Westhaven watched her as she stirred sugar into his glass, his eyebrows rising in consternation.

“I take that much sugar?”

Anna put the lid back on the sugar bowl. “Either that, or you curse and make odd faces and scowl thunderously at all and sundry.” She pushed his glass over to him, and took a sip out of hers.

“You don’t put any in yours?” he asked, taking a satisfying swallow of his own.
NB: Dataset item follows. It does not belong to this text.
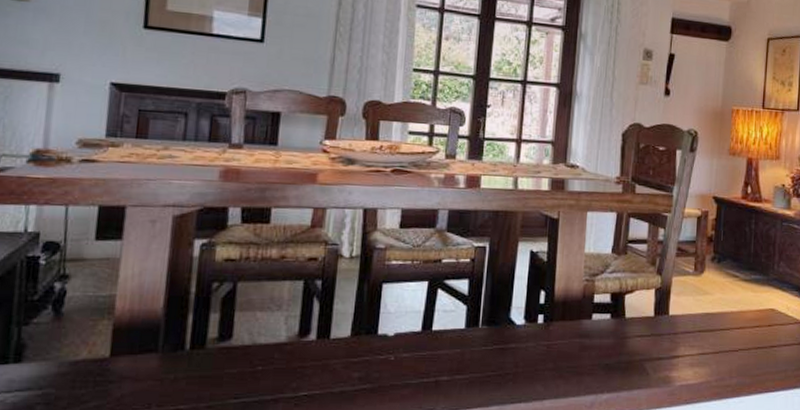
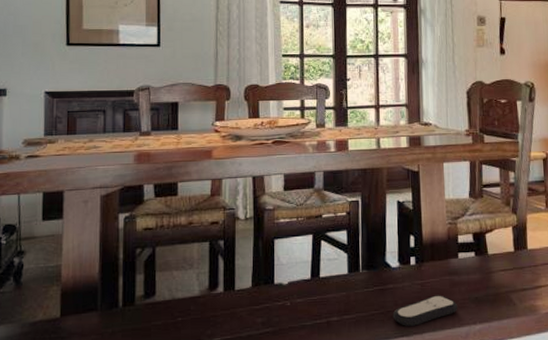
remote control: none [511,359,586,391] -> present [392,295,458,326]

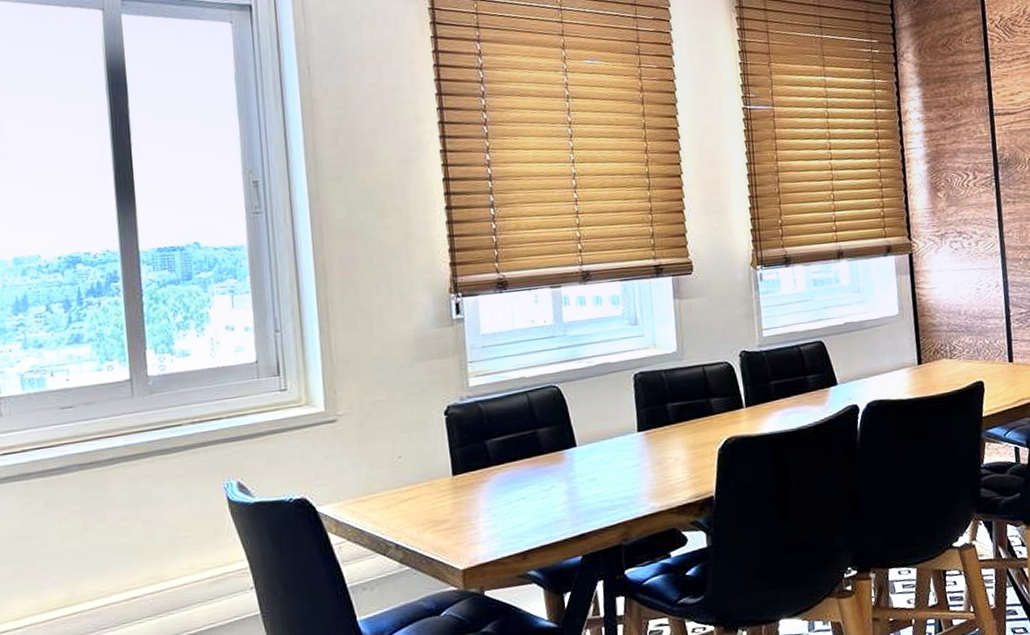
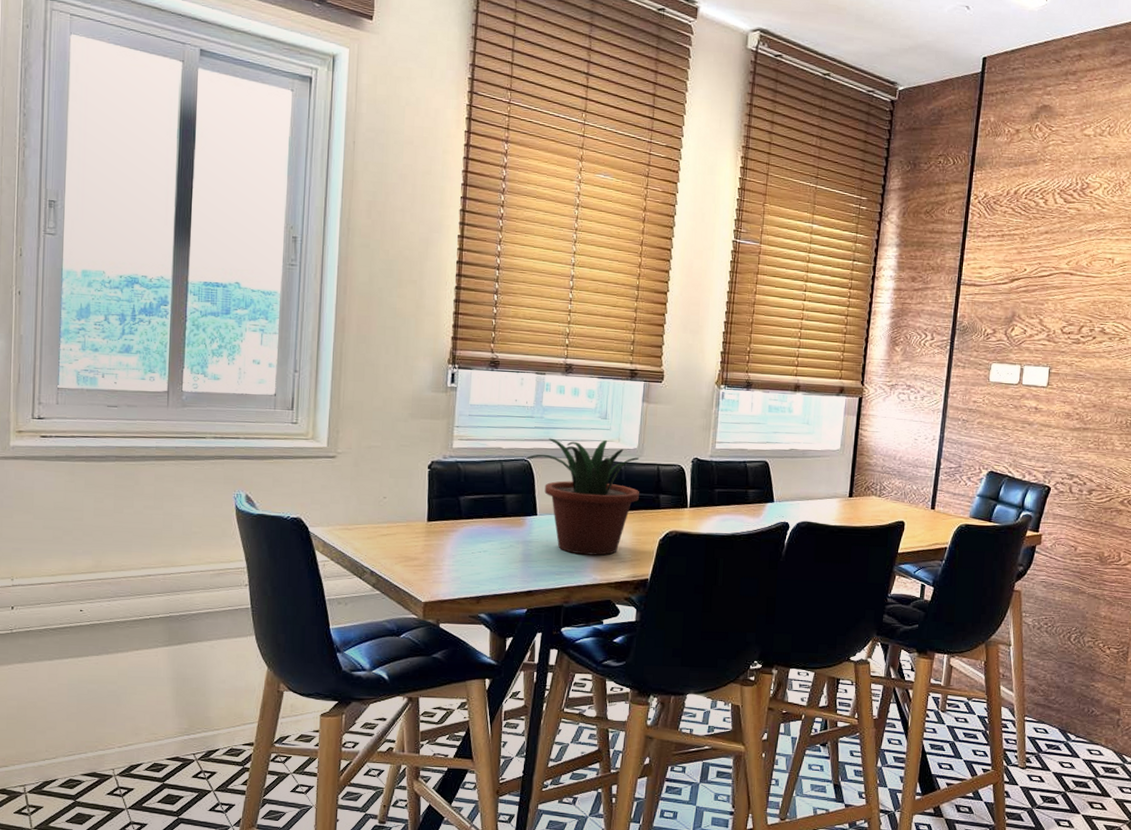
potted plant: none [554,347,688,483] -> present [526,438,639,556]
God above, he’d been craving this exact cold, sweet, bracing libation.

“I’ve learned not to use much,” Anna said, sipping again. “Sugar is dear.”

“Here.” He held up his glass. “If you enjoy it, then you should have it.”

Anna leaned back against the sink and eyed him. “And where is that sentiment in application to yourself?”

He blinked and cocked his head. “It’s too late in the day for philosophical digressions.”

“Have you even eaten, my lord?”

“It appears I have not.”

“Well, that much of the world’s injustices I can remedy,” she said as she rinsed their glasses. “If you’d like to go change out of those clothes, I can bring you up a tray in a few minutes.”

“If you would just get me out of this damned cravat?” He went to stand near her at the sink, waiting while she dried her hands on a towel then nudged his chin up.

“The cravat is still spotless,” she informed him, wiggling at the clasp on the stickpin, “though your beautiful shirt is a trifle dusty and wilted. Hold still.” She wiggled a little more but still couldn’t undo the tiny mechanism. “Let’s sit you back down at the table, my lord.”

He obligingly sat on the long bench at the table, chin up.

“That’s it,” she said, freeing the stickpin and peering at it. “You should have a jeweler look at this.” She set it on the table as her fingers went to the knot of his neckcloth. “There.” She loosened the knot until the ends were trailing around his neck, and a load of weariness abruptly intensified low down, in his gut, where sheer exhaustion could weight a man into immobility. He leaned in, his temple against her waist in a gesture reminiscent of when she tended his scalp wound.